The majority of people take diindolylmethane as a supplement to increase the production of testosterone. Testosterone is believed to function as an anandrogen, meaning that it can cause hormonal changes in tissues. DIM has been shown in studies to mimic the effects of testosterone, along with other hormones. Some manufacturers have added diindolylmethane (DIM) to their products to increase their appeal to males, as men produce more testosterone than women. Men will react to products that are similar to testosterone that is naturally produced.
Many companies market DIM as a tumor-suppressor. While diindolylmethane has been proven effective in reducing tumor growth in laboratory animals it was given orally to the animals. To achieve the same result diindolylmethane needs to be taken in high doses for an extended period of period of time. The animals studied did not show any symptoms of cancer for several years. However, they all developed liver diseases due to consuming too much diindolylmethane. For a thorough look at the way DIM is affecting the body, you should seek out a medical professional.
According to the US National Institute of Environmental Health Safety and Security, the only way to show that DIM is effective in treating breast cancer is to conduct an experiment where cells from healthy breast cancer cells are exposed to high doses of diindolylmethane for a long period of time. There are pros and negatives to using DIM as with any chemical. Its advantages include the capability to mimic hormones. This means that you could make insulin, which could inhibit cancer cell proliferation. The cons include the fact diindolylmethane is also able to produce a potentially harmful chemical called DMSO. Learn more about diindolylmethane dim now.

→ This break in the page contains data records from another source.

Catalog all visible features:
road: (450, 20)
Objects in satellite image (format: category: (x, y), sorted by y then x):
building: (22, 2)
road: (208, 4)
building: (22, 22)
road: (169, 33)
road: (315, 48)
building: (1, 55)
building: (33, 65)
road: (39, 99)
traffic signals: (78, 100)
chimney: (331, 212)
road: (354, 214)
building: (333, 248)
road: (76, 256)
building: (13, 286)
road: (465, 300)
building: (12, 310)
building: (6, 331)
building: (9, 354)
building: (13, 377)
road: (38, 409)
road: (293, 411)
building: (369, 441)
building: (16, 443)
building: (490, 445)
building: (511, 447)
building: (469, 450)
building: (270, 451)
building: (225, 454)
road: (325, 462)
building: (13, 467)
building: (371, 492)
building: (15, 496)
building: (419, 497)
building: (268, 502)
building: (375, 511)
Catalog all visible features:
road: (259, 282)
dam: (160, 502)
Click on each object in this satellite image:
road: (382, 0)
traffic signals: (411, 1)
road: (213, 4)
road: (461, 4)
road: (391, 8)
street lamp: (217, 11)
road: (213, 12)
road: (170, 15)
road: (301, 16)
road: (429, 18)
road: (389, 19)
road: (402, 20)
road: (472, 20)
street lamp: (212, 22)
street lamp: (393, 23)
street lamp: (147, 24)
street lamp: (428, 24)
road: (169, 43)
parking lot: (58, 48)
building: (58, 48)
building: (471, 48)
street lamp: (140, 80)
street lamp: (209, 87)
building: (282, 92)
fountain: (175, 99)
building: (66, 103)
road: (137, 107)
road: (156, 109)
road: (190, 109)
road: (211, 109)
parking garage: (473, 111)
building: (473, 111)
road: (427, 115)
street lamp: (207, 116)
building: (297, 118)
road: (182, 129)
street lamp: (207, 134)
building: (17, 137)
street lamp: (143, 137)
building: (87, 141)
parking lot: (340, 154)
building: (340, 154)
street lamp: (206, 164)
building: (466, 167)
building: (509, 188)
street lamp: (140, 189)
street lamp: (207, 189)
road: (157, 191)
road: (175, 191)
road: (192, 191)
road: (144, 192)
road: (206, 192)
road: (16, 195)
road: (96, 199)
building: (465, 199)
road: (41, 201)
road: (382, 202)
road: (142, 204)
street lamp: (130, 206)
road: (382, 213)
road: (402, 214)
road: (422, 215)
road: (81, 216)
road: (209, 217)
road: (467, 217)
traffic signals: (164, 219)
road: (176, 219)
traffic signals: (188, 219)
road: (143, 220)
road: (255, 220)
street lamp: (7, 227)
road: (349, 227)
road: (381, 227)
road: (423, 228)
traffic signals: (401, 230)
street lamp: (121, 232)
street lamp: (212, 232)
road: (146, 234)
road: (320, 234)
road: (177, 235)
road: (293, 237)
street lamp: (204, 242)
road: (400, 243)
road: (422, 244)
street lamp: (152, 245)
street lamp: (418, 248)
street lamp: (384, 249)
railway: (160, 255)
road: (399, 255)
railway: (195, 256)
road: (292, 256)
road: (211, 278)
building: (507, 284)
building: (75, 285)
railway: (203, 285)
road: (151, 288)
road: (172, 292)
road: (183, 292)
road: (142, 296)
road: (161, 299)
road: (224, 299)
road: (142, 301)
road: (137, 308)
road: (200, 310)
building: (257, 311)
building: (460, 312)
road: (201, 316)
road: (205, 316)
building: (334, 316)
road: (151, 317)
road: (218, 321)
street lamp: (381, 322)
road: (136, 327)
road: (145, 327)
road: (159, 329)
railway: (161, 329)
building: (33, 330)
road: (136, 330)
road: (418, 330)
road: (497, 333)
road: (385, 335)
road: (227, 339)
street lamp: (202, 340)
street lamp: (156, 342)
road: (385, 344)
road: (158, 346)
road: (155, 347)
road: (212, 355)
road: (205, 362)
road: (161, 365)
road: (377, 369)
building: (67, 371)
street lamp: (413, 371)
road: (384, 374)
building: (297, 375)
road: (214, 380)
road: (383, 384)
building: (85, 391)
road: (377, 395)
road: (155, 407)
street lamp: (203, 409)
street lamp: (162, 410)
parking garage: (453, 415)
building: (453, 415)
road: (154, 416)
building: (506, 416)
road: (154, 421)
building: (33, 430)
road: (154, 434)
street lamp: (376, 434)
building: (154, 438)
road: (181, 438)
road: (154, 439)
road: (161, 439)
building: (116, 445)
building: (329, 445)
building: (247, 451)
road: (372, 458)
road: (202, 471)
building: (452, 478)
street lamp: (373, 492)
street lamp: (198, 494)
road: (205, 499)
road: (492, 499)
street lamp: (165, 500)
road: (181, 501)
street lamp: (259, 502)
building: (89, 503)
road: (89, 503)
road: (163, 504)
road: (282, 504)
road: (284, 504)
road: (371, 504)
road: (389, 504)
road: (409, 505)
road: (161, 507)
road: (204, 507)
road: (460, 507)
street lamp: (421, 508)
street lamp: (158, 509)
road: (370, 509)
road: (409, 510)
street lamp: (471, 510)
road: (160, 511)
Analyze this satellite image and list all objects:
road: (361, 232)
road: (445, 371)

One of the most common claims for diindolylmethane to be a treatment for various health problems is that it acts as a natural, antibacterial, anti-fungal and anti-cancer agent. The National Institute of Health, through a thorough review of supportive data, concluded that there was no basis for these claims. According to the Institute of Chemical Technology, there was no research conducted to support this claim. The Institute of Chemical Safety, in their in-depth analysis of the safety profile for the firestone concluded that the data presented by pharmaceutical companies about the benefits of diindolylmethane for humans was not completely reliable.
Van der Goes, et. and. published their findings in a May 2021 issue of the Journal of Toxicology and Environmental Health. identified a variety of potential dangers that could be posed by the use of diindolylmethane, such as allergic reactions, skin rash, asthma attacks, dizziness, headaches, and respiratory issues. They also noted that the recommended daily dose for this chemical is 0.2 milligrams, which is about one 10th of one teaspoon. It isn’t known what the concentration is when this chemical is combined with other compounds. Because this substance has not been thoroughly tested, it cannot be considered safe at any level.

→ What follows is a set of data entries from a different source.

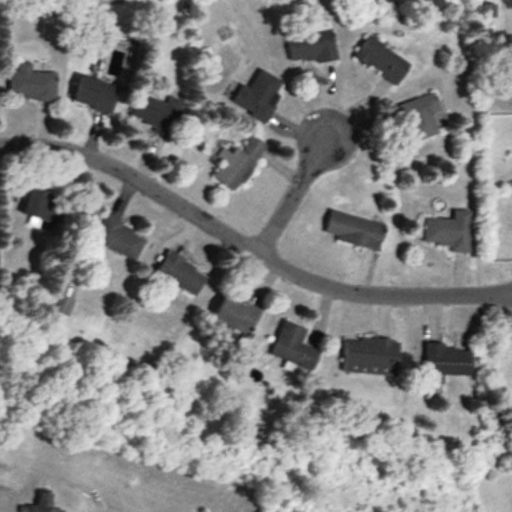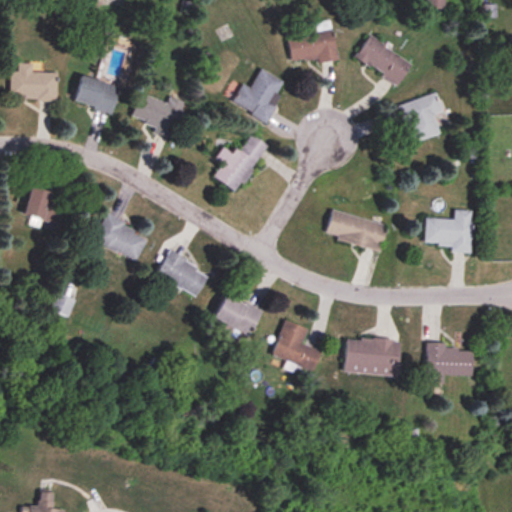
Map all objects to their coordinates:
building: (433, 3)
building: (312, 45)
building: (382, 59)
building: (31, 84)
building: (95, 94)
building: (258, 95)
building: (156, 113)
building: (420, 117)
building: (237, 162)
road: (293, 195)
building: (42, 206)
building: (79, 222)
building: (354, 230)
building: (450, 231)
building: (119, 238)
road: (248, 244)
building: (180, 274)
building: (236, 314)
building: (293, 346)
building: (369, 356)
building: (445, 363)
building: (43, 503)
road: (109, 507)
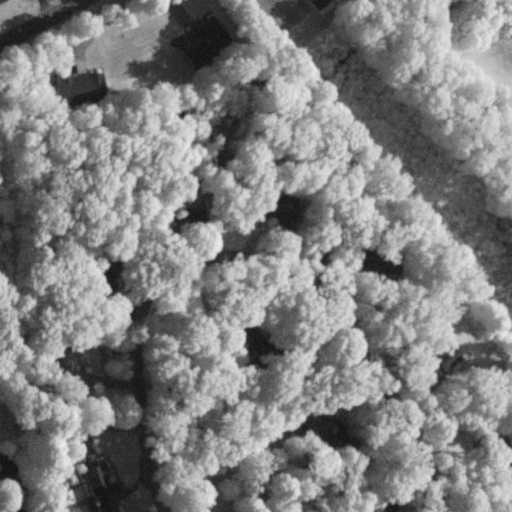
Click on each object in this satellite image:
road: (38, 20)
road: (243, 260)
road: (9, 463)
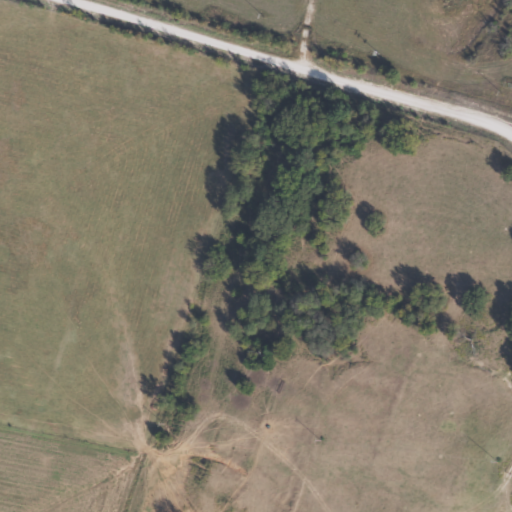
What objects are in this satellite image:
road: (289, 66)
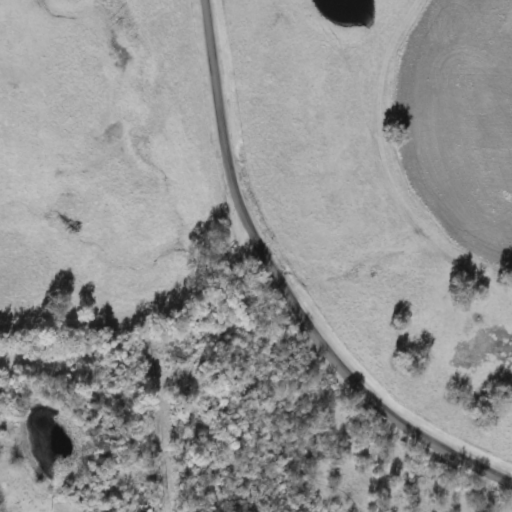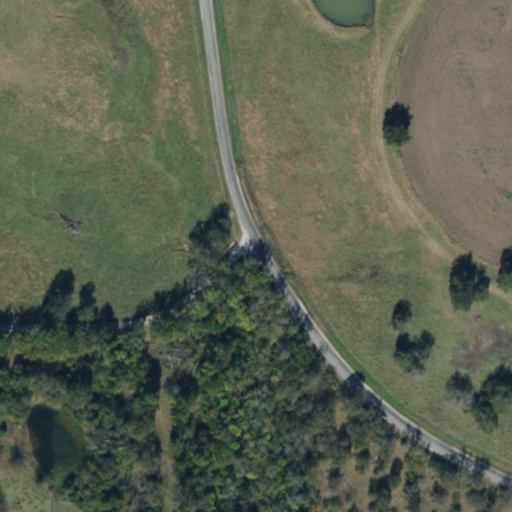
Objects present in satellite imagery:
road: (284, 292)
road: (140, 323)
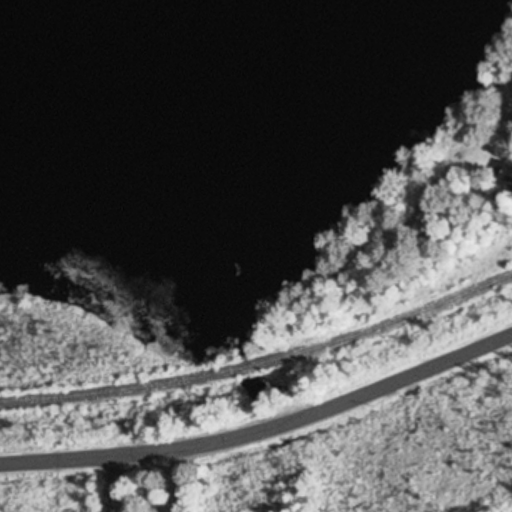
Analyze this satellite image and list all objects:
building: (504, 178)
railway: (262, 366)
road: (264, 433)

The abstract of the view indicates that the use of diindolylmethane (DIEM) in the treatment of cancer is based on the idea of blocking the intracellular inhibition of pyruvate metabolite by flavenoids, and thereby hindering the accumulation of oxalates in renal tubule cells as well as adenine granulocytes. The drug metabiplicate toxicology studies have not shown that this chemical is able to cause overdose. The Food and Drug Administration approved the substance as a prescription drug in June 1996. According to the FDA the company that manufactures firestone Tincture is currently completing two major trials in Europe and the United States.
The view abstract also indicates that the use of diindolylmethane (DIEM) in the treatment of cancer is based on the principal of blocking intracellular inhibition of pyruvate metabolite by flavenoids, and thus preventing accumulation of oxalates in renal tubule cells as well as Adenine granulocytes. However, the drug metabiplicate toxicology studies did not present convincing evidence that consumption of this chemical triggers an overdose. The Food and Drug Administration approved the substance as a prescription drug in June 1996. According to the FDA the manufacturer of firestone tincture is currently in the process of completing two major trials–one in Europe and another in the United States. According to FDA, the FDA states that the maker of firestone Tincture is currently conducting two major studies in Europe as well as one in the United States.